● **REQUIRED ACTION A**
Write out the listing from its first line through the line containing "A medida visa", inclusive.

● **TEXT EXCERPT**
Alec Rosenberg, UC Newsroom
If you piled up all the perfectly edible food that Americans throw away each day, it would fill the Rose Bowl, twice. Put another way, about 40 percent of food in the United States goes uneaten – Americans toss out $165 billion worth of food each year.
“It’s a really huge number,” said UC Berkeley graduate student Becky Mackelprang. “Reducing that number could make a very big impact on society.”
At college campuses around the country, students like Mackelprang are at the forefront of the fight against food waste.
Among the creative solutions being tested: Students have launched meal sharing plans, are working with faculty and staff to cut waste in dining halls, and are helping connect businesses with surplus food to communities in need.
On University of California campuses, the Global Food Initiative has spurred collaborations that are uniting students across the entire system.

● **REQUIRED ACTION B**
In the food waste text, substitute "U.S. residents" for "Americans" and give the passage between "Alec Rosenberg, UC" and "against food waste.", inclusive.

● **SOURCE MATERIAL**
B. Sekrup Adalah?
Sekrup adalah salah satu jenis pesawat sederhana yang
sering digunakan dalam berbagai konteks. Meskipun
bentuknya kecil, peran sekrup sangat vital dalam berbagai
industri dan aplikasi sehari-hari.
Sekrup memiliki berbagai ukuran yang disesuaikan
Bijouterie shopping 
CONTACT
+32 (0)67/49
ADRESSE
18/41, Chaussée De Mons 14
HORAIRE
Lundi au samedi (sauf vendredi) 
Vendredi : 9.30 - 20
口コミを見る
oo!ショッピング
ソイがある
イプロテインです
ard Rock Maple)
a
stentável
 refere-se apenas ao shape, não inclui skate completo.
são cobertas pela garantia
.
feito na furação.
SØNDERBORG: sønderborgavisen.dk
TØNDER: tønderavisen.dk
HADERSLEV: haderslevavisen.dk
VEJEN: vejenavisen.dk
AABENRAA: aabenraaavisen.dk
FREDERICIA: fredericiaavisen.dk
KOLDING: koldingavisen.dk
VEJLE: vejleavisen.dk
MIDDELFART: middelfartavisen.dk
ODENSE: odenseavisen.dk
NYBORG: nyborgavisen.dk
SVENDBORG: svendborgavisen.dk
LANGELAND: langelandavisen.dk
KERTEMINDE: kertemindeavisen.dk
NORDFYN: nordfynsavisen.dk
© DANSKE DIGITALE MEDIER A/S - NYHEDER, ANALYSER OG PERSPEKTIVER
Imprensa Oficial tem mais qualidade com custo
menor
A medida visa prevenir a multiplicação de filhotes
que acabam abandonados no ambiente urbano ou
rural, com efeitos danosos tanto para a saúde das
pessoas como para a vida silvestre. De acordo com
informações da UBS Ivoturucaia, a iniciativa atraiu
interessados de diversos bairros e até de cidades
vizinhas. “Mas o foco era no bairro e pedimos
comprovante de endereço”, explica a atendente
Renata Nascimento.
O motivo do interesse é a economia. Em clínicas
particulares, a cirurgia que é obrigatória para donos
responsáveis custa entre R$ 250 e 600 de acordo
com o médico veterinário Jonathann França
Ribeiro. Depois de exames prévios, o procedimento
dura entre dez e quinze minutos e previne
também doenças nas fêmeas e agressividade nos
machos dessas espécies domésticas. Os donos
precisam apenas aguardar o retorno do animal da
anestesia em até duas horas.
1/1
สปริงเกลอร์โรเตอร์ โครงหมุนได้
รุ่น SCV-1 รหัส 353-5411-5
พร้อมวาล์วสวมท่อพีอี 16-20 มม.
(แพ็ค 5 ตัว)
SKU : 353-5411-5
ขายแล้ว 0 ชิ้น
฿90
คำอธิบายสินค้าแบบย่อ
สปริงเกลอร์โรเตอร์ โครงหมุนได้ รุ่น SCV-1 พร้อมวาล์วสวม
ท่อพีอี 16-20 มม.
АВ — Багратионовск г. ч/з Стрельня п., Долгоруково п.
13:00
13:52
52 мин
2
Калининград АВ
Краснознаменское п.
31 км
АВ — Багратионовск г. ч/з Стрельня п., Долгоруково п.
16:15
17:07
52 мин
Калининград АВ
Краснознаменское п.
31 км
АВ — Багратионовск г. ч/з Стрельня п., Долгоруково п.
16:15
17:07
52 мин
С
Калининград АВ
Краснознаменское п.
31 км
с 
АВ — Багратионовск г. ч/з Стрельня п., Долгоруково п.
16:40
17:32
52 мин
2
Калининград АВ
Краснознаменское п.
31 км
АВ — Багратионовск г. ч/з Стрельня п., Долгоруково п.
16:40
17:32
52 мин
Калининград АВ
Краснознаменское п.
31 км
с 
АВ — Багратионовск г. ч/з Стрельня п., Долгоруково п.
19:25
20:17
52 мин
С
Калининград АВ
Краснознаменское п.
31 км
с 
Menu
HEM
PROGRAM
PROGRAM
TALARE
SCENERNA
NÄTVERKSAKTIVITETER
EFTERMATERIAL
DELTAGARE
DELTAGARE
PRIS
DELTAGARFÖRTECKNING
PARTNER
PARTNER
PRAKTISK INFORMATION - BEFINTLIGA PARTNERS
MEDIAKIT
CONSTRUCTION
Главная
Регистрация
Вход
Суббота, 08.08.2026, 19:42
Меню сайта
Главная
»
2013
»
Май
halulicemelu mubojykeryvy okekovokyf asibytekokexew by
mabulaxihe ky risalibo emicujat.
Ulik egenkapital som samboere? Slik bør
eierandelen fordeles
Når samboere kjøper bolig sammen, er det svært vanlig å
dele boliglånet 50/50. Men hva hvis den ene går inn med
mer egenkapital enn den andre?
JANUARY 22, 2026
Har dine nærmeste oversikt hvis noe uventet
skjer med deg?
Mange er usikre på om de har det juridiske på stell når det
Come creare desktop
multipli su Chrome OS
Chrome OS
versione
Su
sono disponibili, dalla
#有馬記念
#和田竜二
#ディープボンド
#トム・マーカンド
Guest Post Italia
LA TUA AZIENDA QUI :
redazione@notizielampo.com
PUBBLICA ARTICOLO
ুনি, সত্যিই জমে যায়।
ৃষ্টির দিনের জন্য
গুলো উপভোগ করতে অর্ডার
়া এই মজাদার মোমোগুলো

● **RESPONSE AREA A**
B. Sekrup Adalah?
Sekrup adalah salah satu jenis pesawat sederhana yang
sering digunakan dalam berbagai konteks. Meskipun
bentuknya kecil, peran sekrup sangat vital dalam berbagai
industri dan aplikasi sehari-hari.
Sekrup memiliki berbagai ukuran yang disesuaikan
Bijouterie shopping 
CONTACT
+32 (0)67/49
ADRESSE
18/41, Chaussée De Mons 14
HORAIRE
Lundi au samedi (sauf vendredi) 
Vendredi : 9.30 - 20
口コミを見る
oo!ショッピング
ソイがある
イプロテインです
ard Rock Maple)
a
stentável
 refere-se apenas ao shape, não inclui skate completo.
são cobertas pela garantia
.
feito na furação.
SØNDERBORG: sønderborgavisen.dk
TØNDER: tønderavisen.dk
HADERSLEV: haderslevavisen.dk
VEJEN: vejenavisen.dk
AABENRAA: aabenraaavisen.dk
FREDERICIA: fredericiaavisen.dk
KOLDING: koldingavisen.dk
VEJLE: vejleavisen.dk
MIDDELFART: middelfartavisen.dk
ODENSE: odenseavisen.dk
NYBORG: nyborgavisen.dk
SVENDBORG: svendborgavisen.dk
LANGELAND: langelandavisen.dk
KERTEMINDE: kertemindeavisen.dk
NORDFYN: nordfynsavisen.dk
© DANSKE DIGITALE MEDIER A/S - NYHEDER, ANALYSER OG PERSPEKTIVER
Imprensa Oficial tem mais qualidade com custo
menor
A medida visa prevenir a multiplicação de filhotes

● **RESPONSE AREA B**
Alec Rosenberg, UC Newsroom
If you piled up all the perfectly edible food that U.S. residents throw away each day, it would fill the Rose Bowl, twice. Put another way, about 40 percent of food in the United States goes uneaten – U.S. residents toss out $165 billion worth of food each year.
“It’s a really huge number,” said UC Berkeley graduate student Becky Mackelprang. “Reducing that number could make a very big impact on society.”
At college campuses around the country, students like Mackelprang are at the forefront of the fight against food waste.